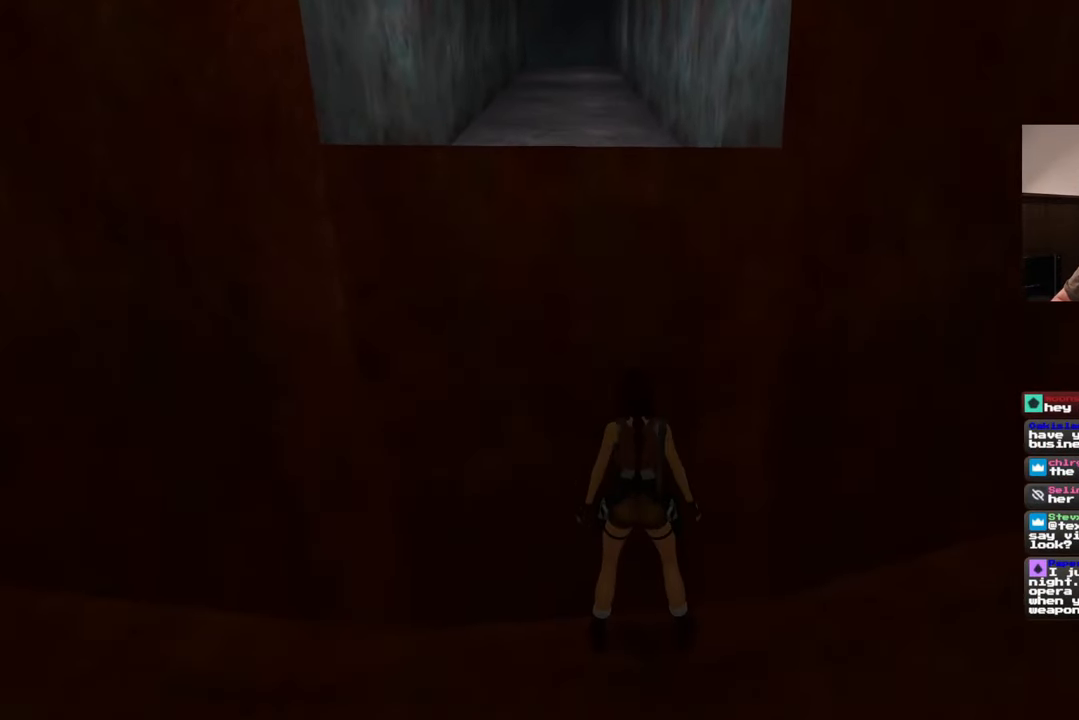
{"buttons": [], "left_stick": "center", "right_stick": "center", "events": []}
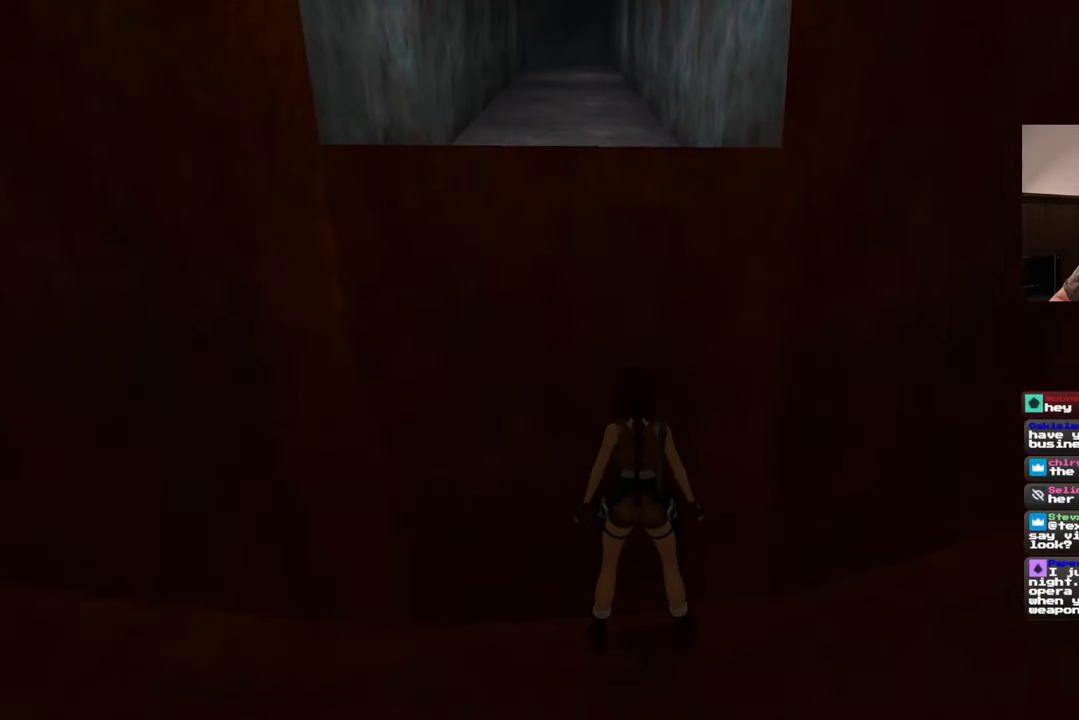
{"buttons": [], "left_stick": "up", "right_stick": "center", "events": [[283, "left_stick", "up"]]}
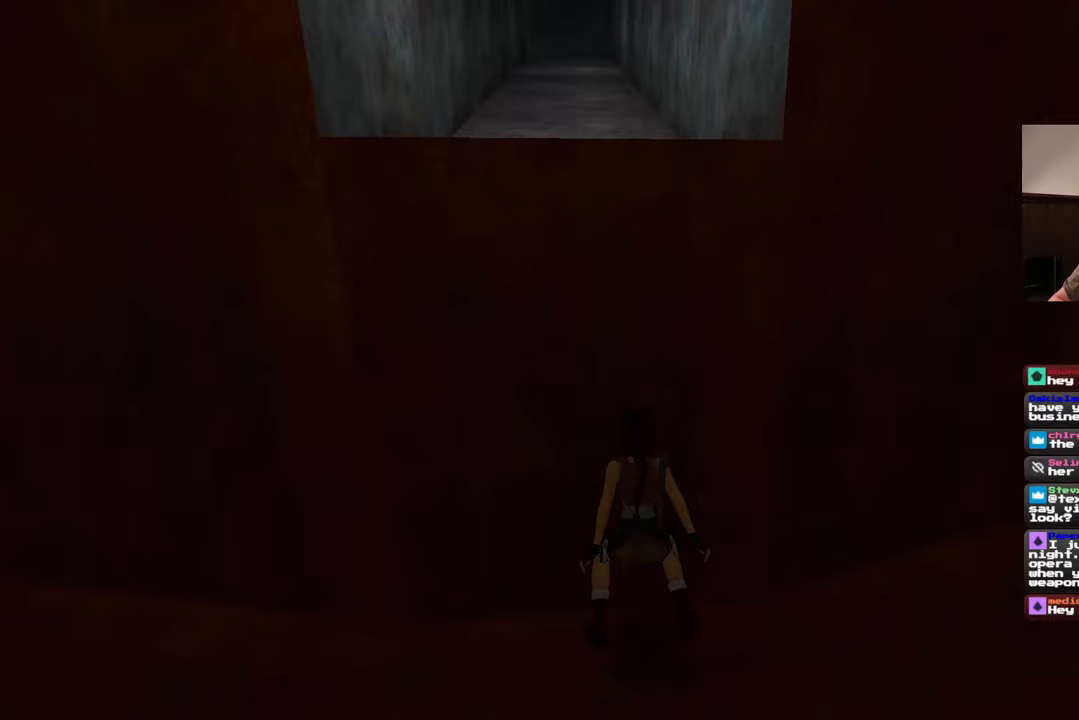
{"buttons": [], "left_stick": "up", "right_stick": "center", "events": []}
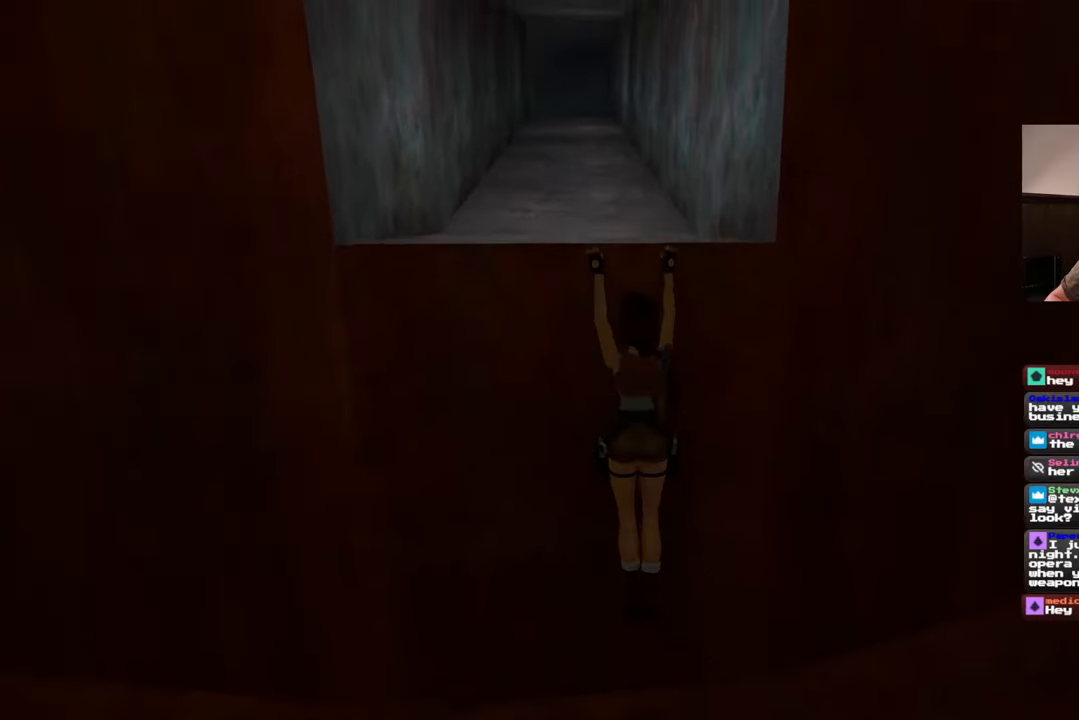
{"buttons": [], "left_stick": "up", "right_stick": "center", "events": []}
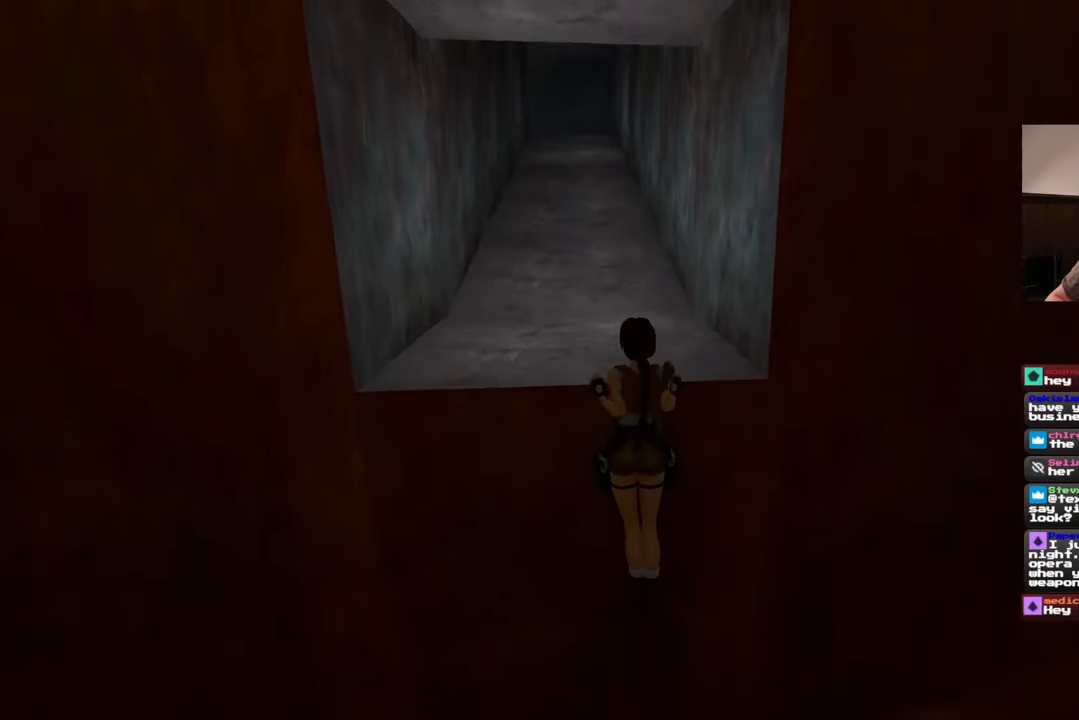
{"buttons": [], "left_stick": "center", "right_stick": "center", "events": [[250, "left_stick", "center"]]}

---+---

• **Work instructions**: Retype all entries above verbatim; no pictures belong in the copy.

• **Result of the task**:
{"buttons": [], "left_stick": "center", "right_stick": "center", "events": []}
{"buttons": [], "left_stick": "up", "right_stick": "center", "events": [[283, "left_stick", "up"]]}
{"buttons": [], "left_stick": "up", "right_stick": "center", "events": []}
{"buttons": [], "left_stick": "up", "right_stick": "center", "events": []}
{"buttons": [], "left_stick": "center", "right_stick": "center", "events": [[250, "left_stick", "center"]]}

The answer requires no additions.